Comparing ATX and EATX Pricing
Another major difference between ATX and EATX lies in the pricing. EATX motherboards command a significant price premium due to:
- More high-speed PCIe slots and switches
- Beefier VRMs to supply stable power for multi-GPU
- Extra layers and complex routing for trace paths
- Additional materials needed for larger boards
- Lower production volumes compared to ATX
For example, let‘s compare two high-end X670 boards from MSI for AMD‘s Ryzen 7000 CPUs:
- MSI MEG X670E ACE MAX: $699 EATX board 
- MSI MEG X670E ACE: $599 ATX board with similar feature set 
As you can see, the EATX version carries a $100 price premium, or about 17% more.

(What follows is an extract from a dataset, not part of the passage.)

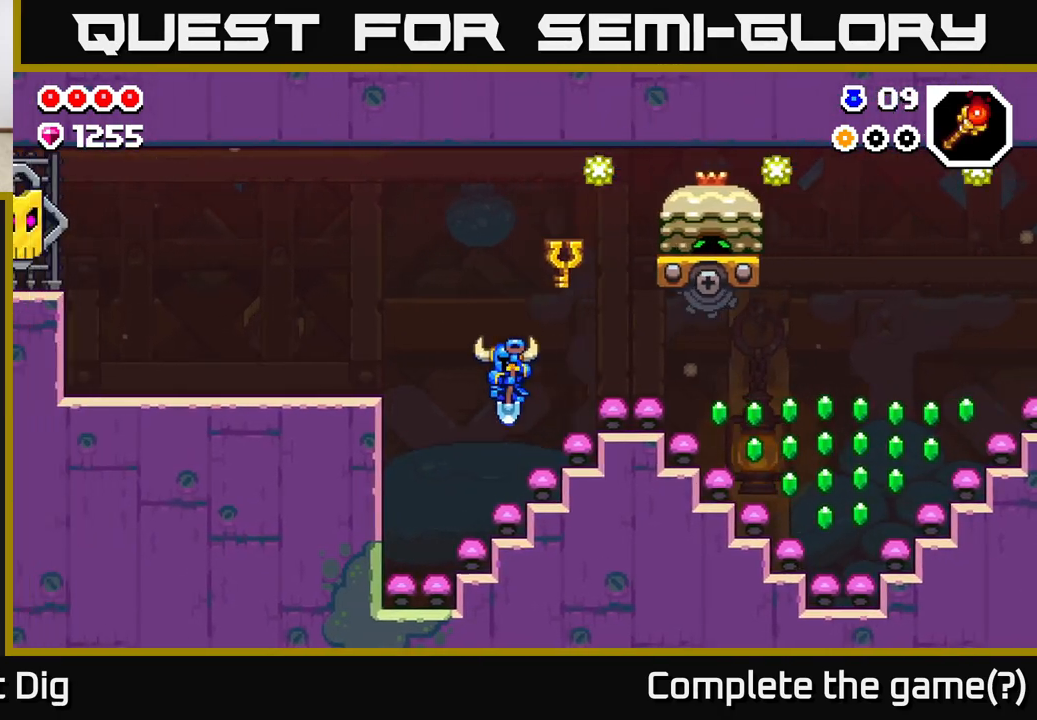
{"buttons": [], "left_stick": "left", "right_stick": "center", "events": [[17, "A", "down"], [400, "A", "up"]]}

You‘ll typically pay 25-50% more for an EATX board versus a comparable ATX model.
Make sure to factor in the additional costs when deciding between ATX and EATX. You‘ll also need a larger EATX-ready case which adds to the budget.
Finding the Right ATX or EATX Board
If you‘ve weighed the trade-offs and decided on a form factor, here are some tips for picking the perfect ATX or EATX motherboard:
ATX Board Shopping Tips:
- For Intel Alder Lake, look for Z690, H670, or B660 chipsets
- For AMD Ryzen, consider X670, B650, or X570 boards
- Ensure the socket (LGA1700, AM5, AM4) matches your CPU
- Check that memory support matches your DDR5 or DDR4 RAM
- Prioritize connectivity like M.2 slots, USB ports, WiFi 6E
- Gaming-focused boards boast premium VRMs, audio, and RGB lighting
EATX Board Shopping Tips:
- Focus on high-end X699 and WRX80 chipsets for Intel and AMD
- Requirements like ECC memory support for Xeon Pros
- Look for boards with 7 or 8 x16 PCIe slots for multi-GPU
- Ensure adequate PCIe lane allocation for numerous devices
- Server-oriented features like IPMI and remote management
- Beefy heatsinks, power phases, capacitors for stability
It pays to read reviews on trusted sites like Tom‘s Hardware and watch YouTube board roundups to make the best selection.
The Bottom Line
To wrap up, here are my closing thoughts on choosing ATX vs EATX for your next PC:
ATX delivers the right balance of expandability, features, and affordability for most desktop needs.
EATX shines for no-compromise workstations and gaming rigs when you need maximum capacity and expansion.
Carefully consider your performance requirements, budget, and case size when deciding on form factors.
Focus on choosing the right CPU, GPU, RAM, and storage first, then pick a board to match.
Thanks for sticking with me on this journey comparing ATX and EATX motherboards! Let me know if you have any other questions. I‘m always happy to help a fellow PC builder select the ideal components for their system. Best of luck with your new rig!